## TEXT BLOCK
+ + + +
Front-Direct implementation: SS→FC direct refill + SLL complete bypass
## Summary
Implemented Front-Direct architecture with complete SLL bypass:
- Direct SuperSlab → FastCache refill (1-hop, bypasses SLL)
- SLL-free allocation/free paths when Front-Direct enabled
- Legacy path sealing (SLL inline opt-in, SFC cascade ENV-only)
## New Modules
- core/refill/ss_refill_fc.h (236 lines): Standard SS→FC refill entry point
- Remote drain → Freelist → Carve priority
- Header restoration for C1-C6 (NOT C0/C7)
- ENV: HAKMEM_TINY_P0_DRAIN_THRESH, HAKMEM_TINY_P0_NO_DRAIN
- core/front/fast_cache.h: FastCache (L1) type definition
- core/front/quick_slot.h: QuickSlot (L0) type definition
## Allocation Path (core/tiny_alloc_fast.inc.h)
- Added s_front_direct_alloc TLS flag (lazy ENV check)
- SLL pop guarded by: g_tls_sll_enable && !s_front_direct_alloc
- Refill dispatch:
- Front-Direct: ss_refill_fc_fill() → fastcache_pop() (1-hop)
+ + + +
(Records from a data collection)

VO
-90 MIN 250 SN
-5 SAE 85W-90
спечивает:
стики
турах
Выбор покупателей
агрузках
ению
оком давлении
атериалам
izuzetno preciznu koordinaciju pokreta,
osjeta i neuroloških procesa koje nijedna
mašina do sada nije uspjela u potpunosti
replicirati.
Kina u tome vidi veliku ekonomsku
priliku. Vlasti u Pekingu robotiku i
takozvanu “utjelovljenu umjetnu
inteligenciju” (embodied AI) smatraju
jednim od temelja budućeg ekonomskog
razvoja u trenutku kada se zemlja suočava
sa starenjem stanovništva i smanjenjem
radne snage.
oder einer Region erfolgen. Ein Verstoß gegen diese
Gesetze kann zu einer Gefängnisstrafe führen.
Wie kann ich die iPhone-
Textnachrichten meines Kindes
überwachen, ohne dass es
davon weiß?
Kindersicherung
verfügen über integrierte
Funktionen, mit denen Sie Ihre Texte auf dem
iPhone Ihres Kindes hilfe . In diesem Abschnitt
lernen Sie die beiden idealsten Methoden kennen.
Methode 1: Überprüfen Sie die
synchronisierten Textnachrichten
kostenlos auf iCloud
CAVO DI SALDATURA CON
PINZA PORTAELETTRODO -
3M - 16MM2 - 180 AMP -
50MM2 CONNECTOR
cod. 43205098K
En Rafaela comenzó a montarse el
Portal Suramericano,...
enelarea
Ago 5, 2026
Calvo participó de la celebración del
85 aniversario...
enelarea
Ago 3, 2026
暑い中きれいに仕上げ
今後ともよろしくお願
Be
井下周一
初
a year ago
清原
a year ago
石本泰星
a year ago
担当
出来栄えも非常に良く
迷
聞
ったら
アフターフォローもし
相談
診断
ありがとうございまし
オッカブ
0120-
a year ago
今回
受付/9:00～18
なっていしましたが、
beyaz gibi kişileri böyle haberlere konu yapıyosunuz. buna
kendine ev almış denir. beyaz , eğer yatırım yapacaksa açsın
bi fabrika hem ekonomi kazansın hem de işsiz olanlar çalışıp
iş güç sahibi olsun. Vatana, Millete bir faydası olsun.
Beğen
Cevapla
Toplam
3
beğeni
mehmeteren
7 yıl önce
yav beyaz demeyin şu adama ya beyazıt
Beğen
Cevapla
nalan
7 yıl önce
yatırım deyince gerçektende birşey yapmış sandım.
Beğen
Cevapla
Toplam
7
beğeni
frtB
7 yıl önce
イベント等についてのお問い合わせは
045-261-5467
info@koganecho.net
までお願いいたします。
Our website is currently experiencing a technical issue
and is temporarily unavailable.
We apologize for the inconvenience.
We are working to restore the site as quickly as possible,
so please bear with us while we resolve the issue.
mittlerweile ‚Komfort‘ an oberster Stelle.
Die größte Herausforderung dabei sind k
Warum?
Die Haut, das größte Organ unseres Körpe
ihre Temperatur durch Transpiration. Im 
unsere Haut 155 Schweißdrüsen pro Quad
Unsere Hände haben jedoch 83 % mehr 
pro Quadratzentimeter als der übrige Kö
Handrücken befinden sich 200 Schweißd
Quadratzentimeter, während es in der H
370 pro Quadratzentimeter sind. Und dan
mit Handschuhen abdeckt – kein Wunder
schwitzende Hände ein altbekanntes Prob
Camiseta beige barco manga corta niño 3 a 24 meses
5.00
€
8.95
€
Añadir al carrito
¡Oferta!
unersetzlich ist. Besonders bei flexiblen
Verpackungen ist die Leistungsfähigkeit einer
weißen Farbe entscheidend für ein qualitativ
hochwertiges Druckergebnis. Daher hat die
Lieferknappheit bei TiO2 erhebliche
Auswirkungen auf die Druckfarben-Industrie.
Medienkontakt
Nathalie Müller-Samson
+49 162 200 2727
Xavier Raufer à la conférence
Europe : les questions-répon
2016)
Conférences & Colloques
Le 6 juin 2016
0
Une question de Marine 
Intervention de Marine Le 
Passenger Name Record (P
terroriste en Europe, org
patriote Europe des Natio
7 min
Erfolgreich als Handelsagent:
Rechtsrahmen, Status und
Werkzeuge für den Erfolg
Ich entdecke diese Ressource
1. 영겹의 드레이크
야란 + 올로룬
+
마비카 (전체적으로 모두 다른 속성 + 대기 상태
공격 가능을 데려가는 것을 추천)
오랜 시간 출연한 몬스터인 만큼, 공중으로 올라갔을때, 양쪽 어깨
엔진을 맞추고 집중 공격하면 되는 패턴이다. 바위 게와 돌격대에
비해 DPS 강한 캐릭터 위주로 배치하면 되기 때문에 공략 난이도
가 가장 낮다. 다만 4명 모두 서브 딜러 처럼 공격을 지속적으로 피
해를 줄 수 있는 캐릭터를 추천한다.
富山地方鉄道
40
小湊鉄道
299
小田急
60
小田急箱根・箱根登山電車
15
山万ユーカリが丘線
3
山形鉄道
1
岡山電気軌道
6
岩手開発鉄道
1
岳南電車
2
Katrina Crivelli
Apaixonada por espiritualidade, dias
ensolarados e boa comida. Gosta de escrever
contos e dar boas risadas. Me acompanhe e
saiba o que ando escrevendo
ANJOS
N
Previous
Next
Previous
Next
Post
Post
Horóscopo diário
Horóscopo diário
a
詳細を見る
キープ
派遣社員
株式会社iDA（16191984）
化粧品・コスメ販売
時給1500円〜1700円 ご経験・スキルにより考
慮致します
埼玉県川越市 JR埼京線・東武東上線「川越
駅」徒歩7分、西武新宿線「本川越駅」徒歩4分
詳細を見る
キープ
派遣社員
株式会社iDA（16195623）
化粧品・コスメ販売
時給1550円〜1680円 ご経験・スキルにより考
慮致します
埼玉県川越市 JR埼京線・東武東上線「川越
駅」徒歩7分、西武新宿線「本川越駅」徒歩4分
+ + + +
## WORK ITEM
Write the next part of the Front-Direct implementation summary, picking up after its last line.

## OUTPUT OF THE EXERCISE
- Legacy: sll_refill_batch_from_ss() → SLL → FC (2-hop, A/B only)
- SLL inline pop sealed (requires HAKMEM_TINY_INLINE_SLL=1 opt-in)
## Free Path (core/hakmem_tiny_free.inc, core/hakmem_tiny_fastcache.inc.h)
- FC priority: Try fastcache_push() first (same-thread free)
- tiny_fast_push() bypass: Returns 0 when s_front_direct_free || !g_tls_sll_enable
- Fallback: Magazine/slow path (safe, bypasses SLL)
## Legacy Sealing
- SFC cascade: Default OFF (ENV-only via HAKMEM_TINY_SFC_CASCADE=1)
- Deleted: core/hakmem_tiny_free.inc.bak, core/pool_refill_legacy.c.bak
- Documentation: ss_refill_fc_fill() promoted as CANONICAL refill entry
## ENV Controls
- HAKMEM_TINY_FRONT_DIRECT=1: Enable Front-Direct (SS→FC direct)
- HAKMEM_TINY_P0_DIRECT_FC_ALL=1: Same as above (alt name)
- HAKMEM_TINY_REFILL_BATCH=1: Enable batch refill (also enables Front-Direct)
- HAKMEM_TINY_SFC_CASCADE=1: Enable SFC cascade (default OFF)
- HAKMEM_TINY_INLINE_SLL=1: Enable inline SLL pop (default OFF, requires AGGRESSIVE_INLINE)
## Benchmarks (Front-Direct Enabled)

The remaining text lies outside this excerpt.